His experience of service there helped inspire his journey toward becoming a Maryknoll priest, which will grow one step closer on Dec. 13 when he is ordained a transitional deacon at his home parish, Sacred Heart in Glenwood, at 10:30 a.m.
“Growing up at the resort was good mission preparation because we were always on call to help people,” Crumb explained. “You have to be really flexible working at a resort and as a missioner, too.”
Transitional diaconate ordination
10:30 a.m., Dec. 13
at Sacred Heart Church
After graduating from high school, Crumb attended St. John’s UNIVERSITY in Collegeville, graduating in 2001 with a major in social work and minor in theology.
“As a student at SJU, I went on an Alternative Spring Break service trip every year, which sparked my interest in service and reaching out to the poor. After I graduated, I went to China for a year to teach English as a volunteer with Maryknoll.
Shaun Crumb poses for a photo with a child in Bolivia, where he ministered and studied for three years. Photo courtesy of Shaun Crumb
“The culture was very different from the U.S., but somehow I felt at home there, especially after getting to know the people,” he said. “Without knowing the language and culture, I had to rely on God even more to help me survive in a new country and communicate with the people.”
Crumb taught with two Maryknoll priests, Fathers Brian Barrons and Larry Radice, and Maryknoll Brother Joe Bruener.
“I became more interested in their lifestyle of living simply and being in solidarity with the people they serve,” Crumb said. “They struck me as being down-to-earth and knowing the people on a deeper level because of their openness and seeing the face of Christ in everyone they encounter.”
Upon his return from China, Crumb returned to St. John’s UNIVERSITY, taking a position in campus ministry as the social justice and service coordinator for five years. While there, he completed a master’s degree in pastoral ministry from St. John’s School of Theology/Seminary.
Throughout his time at SJU, Crumb led mission trips including an annual trip to Chimbote, Peru.
“Seeing the church be the hands and feet of Jesus by reaching out to the marginalized inspired me to want to stay in a country like Uganda or Peru,” he said. “I wanted to live in solidarity with the people and do what I can to alleviate suffering as well as be an example of Christ’s mercy and love in poverty stricken parts of the world.”
In 2008, Crumb packed his bags and headed for Maryknoll, N.Y.
“I joined Maryknoll because I like the adventure of mission,” Crumb said. “I like exploring new countries and experiencing God through the people and their culture.
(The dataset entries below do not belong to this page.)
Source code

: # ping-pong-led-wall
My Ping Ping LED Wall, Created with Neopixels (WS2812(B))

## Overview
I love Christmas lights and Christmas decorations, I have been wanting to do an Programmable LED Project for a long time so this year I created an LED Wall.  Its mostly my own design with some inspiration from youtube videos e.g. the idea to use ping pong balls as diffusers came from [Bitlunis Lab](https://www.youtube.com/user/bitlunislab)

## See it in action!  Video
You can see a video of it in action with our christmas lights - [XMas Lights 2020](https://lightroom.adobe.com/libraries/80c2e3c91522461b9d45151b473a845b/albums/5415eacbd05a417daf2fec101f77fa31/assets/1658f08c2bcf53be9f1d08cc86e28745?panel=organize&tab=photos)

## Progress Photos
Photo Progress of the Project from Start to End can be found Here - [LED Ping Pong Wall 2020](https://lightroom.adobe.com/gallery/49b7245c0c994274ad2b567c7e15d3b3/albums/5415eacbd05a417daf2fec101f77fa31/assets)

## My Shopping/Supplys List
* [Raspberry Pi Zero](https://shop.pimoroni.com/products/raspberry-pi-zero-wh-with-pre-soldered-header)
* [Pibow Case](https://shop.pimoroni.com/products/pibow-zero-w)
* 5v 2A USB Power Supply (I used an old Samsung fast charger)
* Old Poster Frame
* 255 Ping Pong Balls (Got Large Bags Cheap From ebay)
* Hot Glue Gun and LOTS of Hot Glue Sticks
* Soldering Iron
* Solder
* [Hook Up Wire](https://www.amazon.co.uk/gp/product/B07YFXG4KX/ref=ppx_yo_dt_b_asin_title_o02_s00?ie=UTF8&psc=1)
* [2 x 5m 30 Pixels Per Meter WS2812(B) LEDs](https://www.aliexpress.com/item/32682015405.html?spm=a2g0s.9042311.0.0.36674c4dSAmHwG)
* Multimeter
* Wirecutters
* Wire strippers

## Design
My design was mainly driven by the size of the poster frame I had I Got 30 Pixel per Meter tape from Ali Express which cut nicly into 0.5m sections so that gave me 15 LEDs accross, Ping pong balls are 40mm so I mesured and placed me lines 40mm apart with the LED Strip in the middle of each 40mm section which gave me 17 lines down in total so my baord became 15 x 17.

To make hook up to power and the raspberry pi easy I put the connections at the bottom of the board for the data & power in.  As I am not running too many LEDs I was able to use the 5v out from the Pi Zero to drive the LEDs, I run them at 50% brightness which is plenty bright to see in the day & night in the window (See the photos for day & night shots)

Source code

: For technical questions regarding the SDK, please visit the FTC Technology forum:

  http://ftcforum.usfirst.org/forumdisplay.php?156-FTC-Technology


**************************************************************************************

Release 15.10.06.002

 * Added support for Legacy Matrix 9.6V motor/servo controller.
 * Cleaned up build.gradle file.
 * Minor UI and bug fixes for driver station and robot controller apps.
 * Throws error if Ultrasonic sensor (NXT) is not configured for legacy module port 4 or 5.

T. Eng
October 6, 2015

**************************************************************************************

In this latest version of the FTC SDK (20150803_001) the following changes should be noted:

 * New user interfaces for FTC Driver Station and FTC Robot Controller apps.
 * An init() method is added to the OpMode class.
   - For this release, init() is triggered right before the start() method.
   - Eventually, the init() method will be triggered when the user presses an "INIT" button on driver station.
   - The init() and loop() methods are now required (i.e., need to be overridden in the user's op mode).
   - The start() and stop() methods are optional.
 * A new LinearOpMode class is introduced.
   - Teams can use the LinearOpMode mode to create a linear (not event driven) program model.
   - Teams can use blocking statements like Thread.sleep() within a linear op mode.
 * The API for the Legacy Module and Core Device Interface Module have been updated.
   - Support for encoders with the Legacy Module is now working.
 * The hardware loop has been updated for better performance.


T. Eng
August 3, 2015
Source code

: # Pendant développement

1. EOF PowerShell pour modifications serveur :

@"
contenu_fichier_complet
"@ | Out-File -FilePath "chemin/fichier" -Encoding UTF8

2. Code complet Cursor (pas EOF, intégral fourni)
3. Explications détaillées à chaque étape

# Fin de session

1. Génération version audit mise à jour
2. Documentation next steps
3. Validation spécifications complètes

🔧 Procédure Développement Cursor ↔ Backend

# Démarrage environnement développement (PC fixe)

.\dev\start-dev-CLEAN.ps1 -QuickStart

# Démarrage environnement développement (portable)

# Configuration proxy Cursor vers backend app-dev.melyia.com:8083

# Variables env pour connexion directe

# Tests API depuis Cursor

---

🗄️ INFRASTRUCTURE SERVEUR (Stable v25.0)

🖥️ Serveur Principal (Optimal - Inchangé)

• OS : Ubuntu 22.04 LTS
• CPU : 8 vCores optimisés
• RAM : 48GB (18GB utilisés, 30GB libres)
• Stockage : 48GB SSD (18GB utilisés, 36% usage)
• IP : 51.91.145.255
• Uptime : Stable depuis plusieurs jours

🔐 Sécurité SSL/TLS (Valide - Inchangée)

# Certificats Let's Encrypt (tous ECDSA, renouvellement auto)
God’s love is revealed through experiencing life with the people. Serving one another, together, we build the kingdom of God and are examples of Jesus’ life, death and resurrection.”
After a year of reflection and learning about Maryknoll history, Crumb spent three years of theology studies in Chicago at Catholic Theological Union. He then went on the Overseas Training Program to Cochabamba, Bolivia, for three years.
Currently, Crumb is back in Chicago finishing his master of divinity degree with a concentration in world mission. He participates in a variety of ministries while taking courses.
“I was a volunteer at Franciscan Outreach, which is one of the largest homeless shelters in Chicago,” he said. “I also helped out with the Night Ministry, which does homeless outreach on the streets.” Additionally, he served as a hospital chaplain and organized service experiences at a Catholic high school.
Crumb also spent time in Kenya and Tanzania to experience some of the work Maryknoll is doing there.
“I was able to visit Homa Bay, Kenya, when I was there,” he said. “I was welcomed with open arms thanks to the wonderful partnership and relationships between our [St. Cloud] diocese and Homa Bay.”
After his ordination as a transitional deacon, Crumb will serve as a deacon at Benedict the African Parish. Located on the south side of Chicago, it serves a mainly African-American population.
“I look forward to being able to serve the people of God in a more formal way,” Crumb said, “whether it is listening to their struggles and offering words of hope, to doing sacramental ministries and gathering people together to pray for each other and the needs of the world.”
Crumb’s ordination to the priesthood is scheduled for May 30, 2015, in Maryknoll, N.Y.